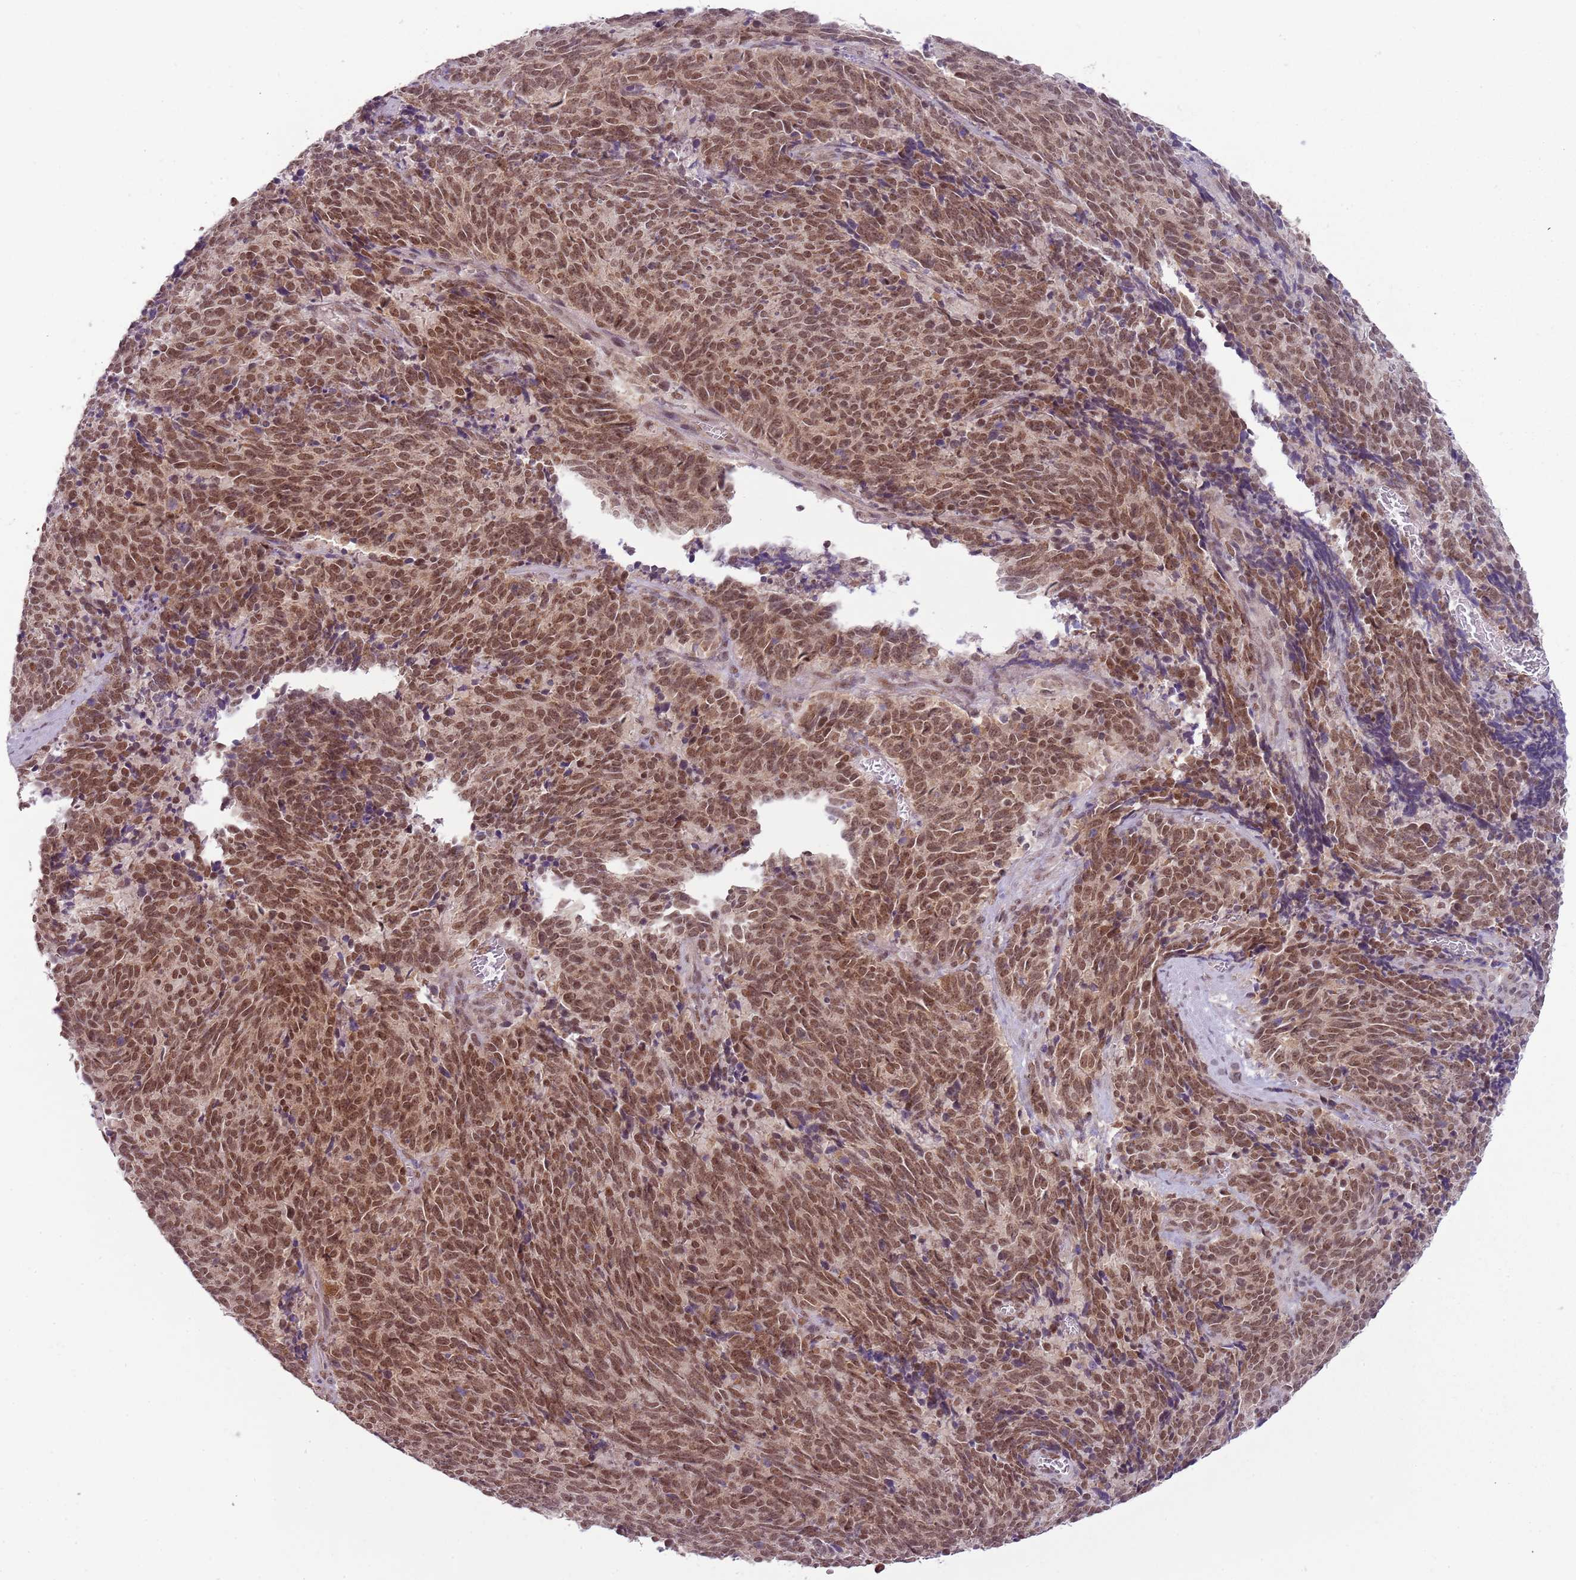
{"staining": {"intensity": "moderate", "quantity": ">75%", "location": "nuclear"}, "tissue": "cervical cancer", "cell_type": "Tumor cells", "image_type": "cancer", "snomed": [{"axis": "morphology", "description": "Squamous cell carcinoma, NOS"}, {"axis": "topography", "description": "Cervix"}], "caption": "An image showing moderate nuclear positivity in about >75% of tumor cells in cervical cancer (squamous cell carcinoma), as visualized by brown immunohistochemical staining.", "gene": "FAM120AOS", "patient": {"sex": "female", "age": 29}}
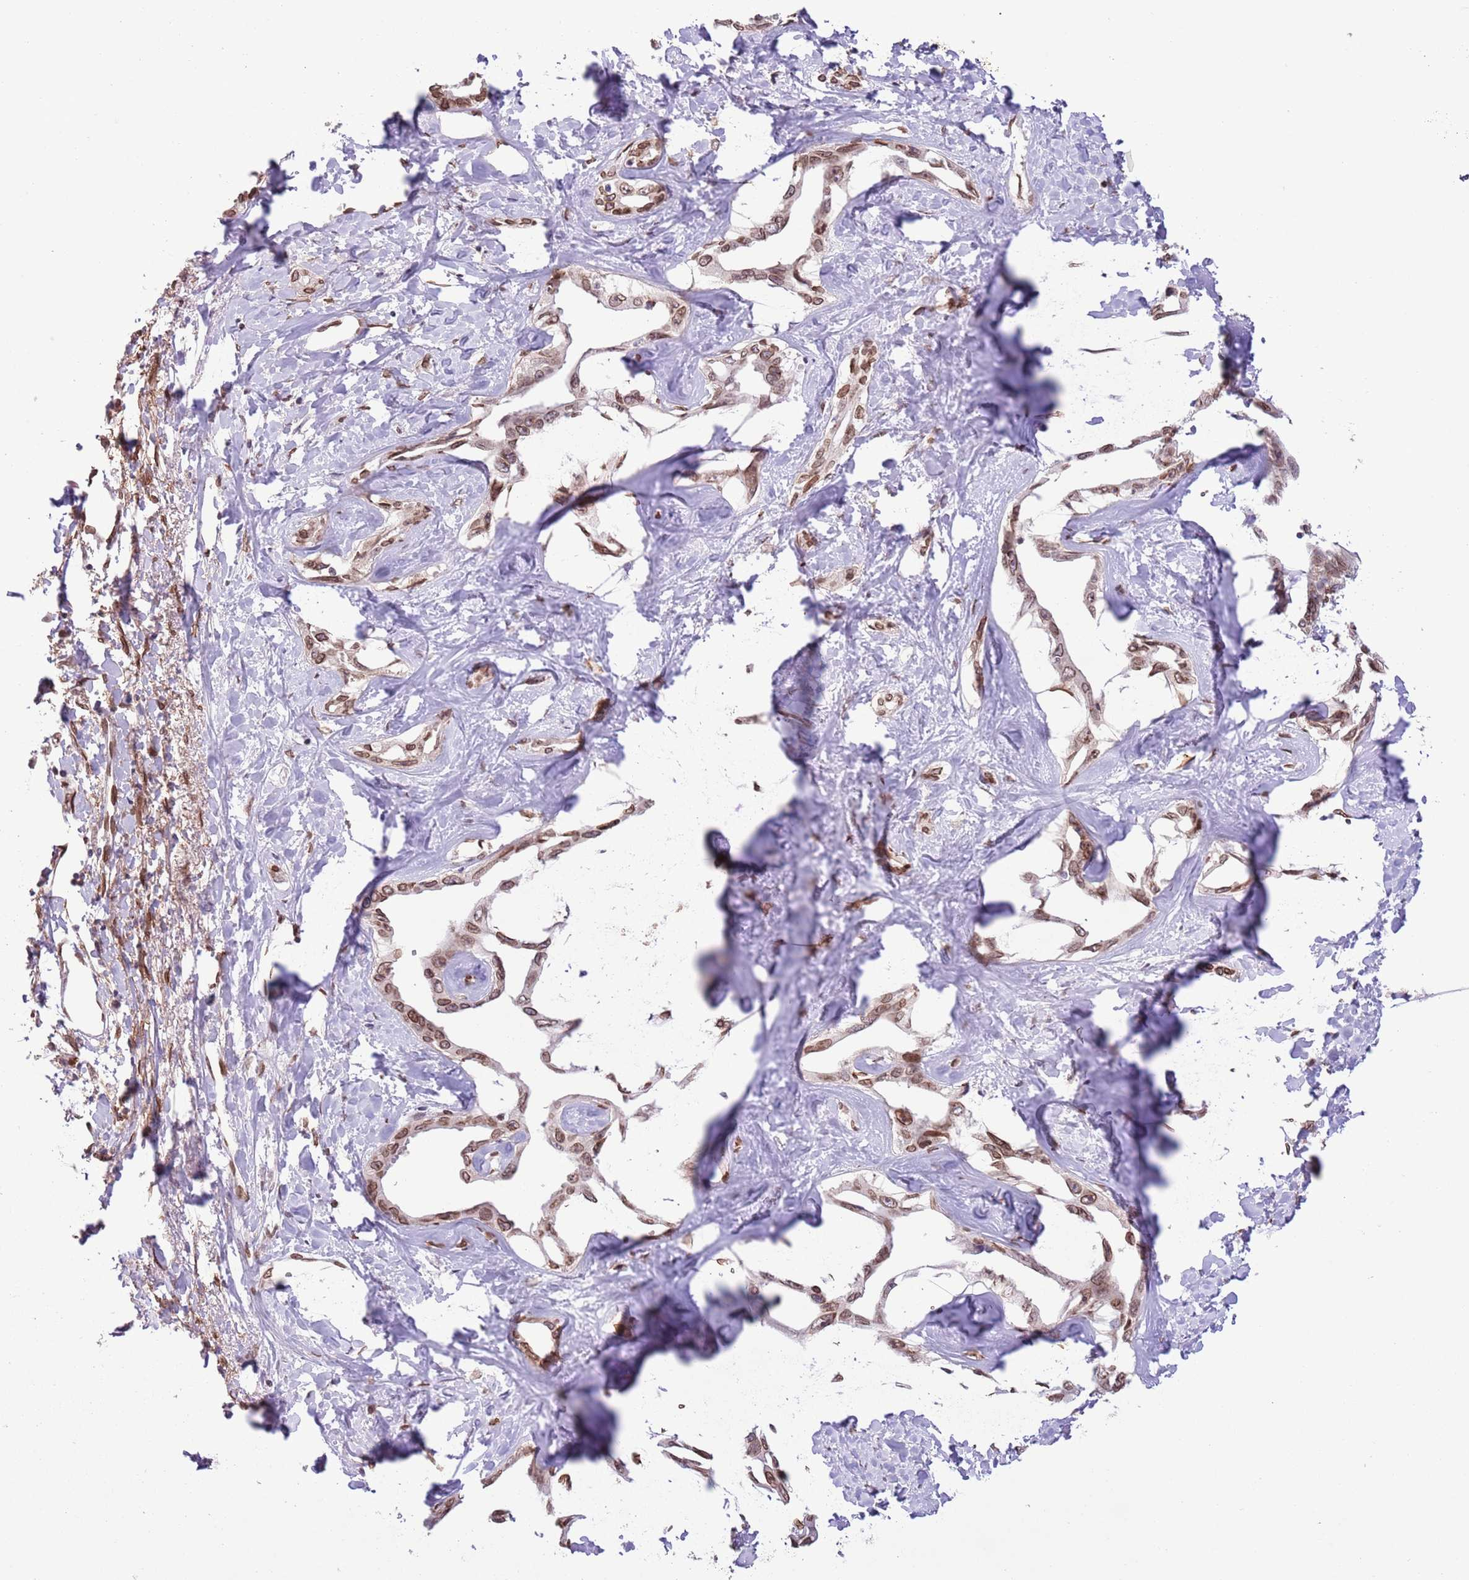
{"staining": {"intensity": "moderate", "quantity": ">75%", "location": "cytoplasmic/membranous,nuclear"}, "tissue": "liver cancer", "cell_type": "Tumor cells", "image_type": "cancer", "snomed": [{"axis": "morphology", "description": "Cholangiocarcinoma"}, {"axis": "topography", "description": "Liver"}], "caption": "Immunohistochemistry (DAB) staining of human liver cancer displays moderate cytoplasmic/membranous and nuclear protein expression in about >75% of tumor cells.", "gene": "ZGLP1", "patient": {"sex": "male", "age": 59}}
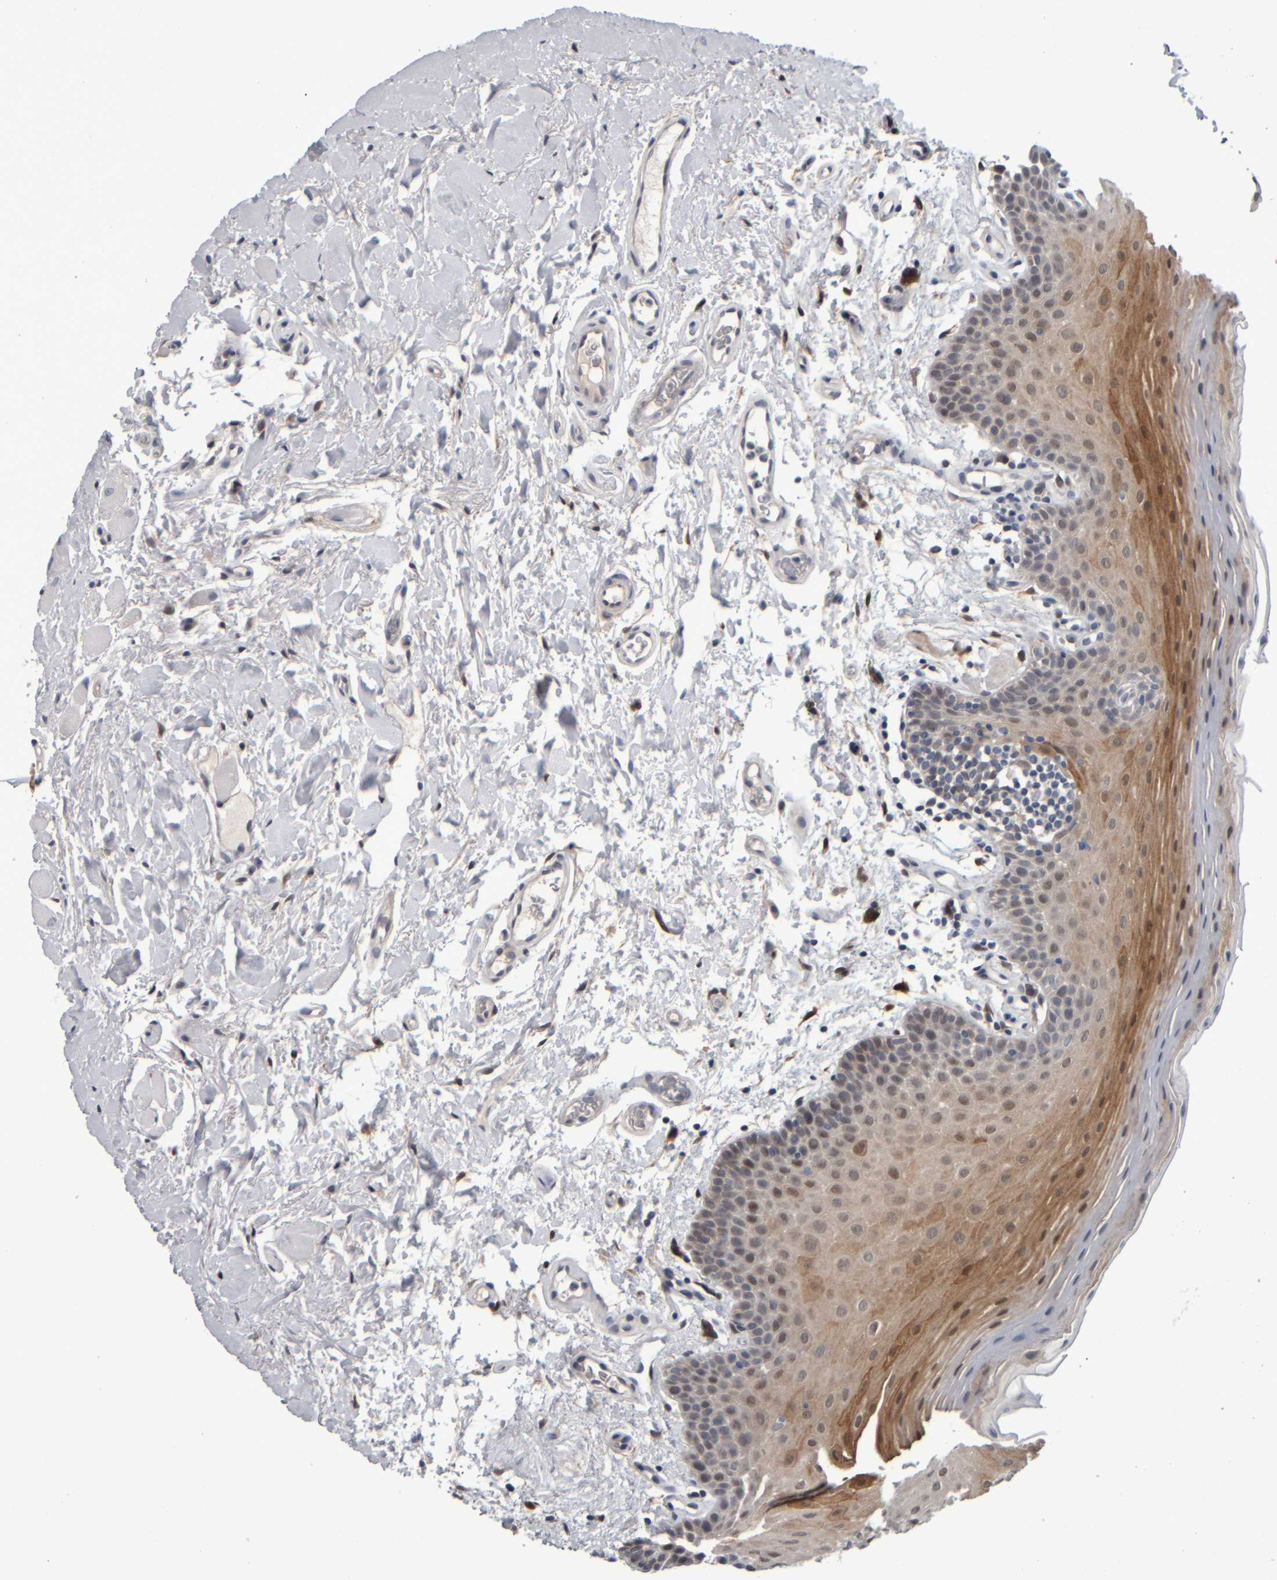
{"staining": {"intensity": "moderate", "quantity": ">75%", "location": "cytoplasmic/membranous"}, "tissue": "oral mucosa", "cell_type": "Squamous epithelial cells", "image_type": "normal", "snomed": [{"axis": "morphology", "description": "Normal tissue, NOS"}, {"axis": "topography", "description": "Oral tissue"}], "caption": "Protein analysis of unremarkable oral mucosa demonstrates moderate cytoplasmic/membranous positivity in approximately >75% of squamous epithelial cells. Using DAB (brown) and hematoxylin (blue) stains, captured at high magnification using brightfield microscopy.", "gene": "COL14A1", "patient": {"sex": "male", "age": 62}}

• [Problem statement] Transcribe the full listing exactly, but keep every image out of it.

• [Solution]
{"staining": {"intensity": "moderate", "quantity": ">75%", "location": "nuclear"}, "tissue": "cervical cancer", "cell_type": "Tumor cells", "image_type": "cancer", "snomed": [{"axis": "morphology", "description": "Squamous cell carcinoma, NOS"}, {"axis": "topography", "description": "Cervix"}], "caption": "An image showing moderate nuclear positivity in about >75% of tumor cells in cervical cancer (squamous cell carcinoma), as visualized by brown immunohistochemical staining.", "gene": "FAM120AOS", "patient": {"sex": "female", "age": 29}}
{"staining": {"intensity": "moderate", "quantity": ">75%", "location": "cytoplasmic/membranous,nuclear"}, "tissue": "liver cancer", "cell_type": "Tumor cells", "image_type": "cancer", "snomed": [{"axis": "morphology", "description": "Cholangiocarcinoma"}, {"axis": "topography", "description": "Liver"}], "caption": "Immunohistochemistry (DAB) staining of human liver cancer displays moderate cytoplasmic/membranous and nuclear protein expression in about >75% of tumor cells.", "gene": "ZGLP1", "patient": {"sex": "male", "age": 59}}
{"staining": {"intensity": "moderate", "quantity": ">75%", "location": "cytoplasmic/membranous"}, "tissue": "oral mucosa", "cell_type": "Squamous epithelial cells", "image_type": "normal", "snomed": [{"axis": "morphology", "description": "Normal tissue, NOS"}, {"axis": "topography", "description": "Oral tissue"}], "caption": "Protein analysis of unremarkable oral mucosa demonstrates moderate cytoplasmic/membranous positivity in approximately >75% of squamous epithelial cells. Using DAB (brown) and hematoxylin (blue) stains, captured at high magnification using brightfield microscopy.", "gene": "COL14A1", "patient": {"sex": "male", "age": 62}}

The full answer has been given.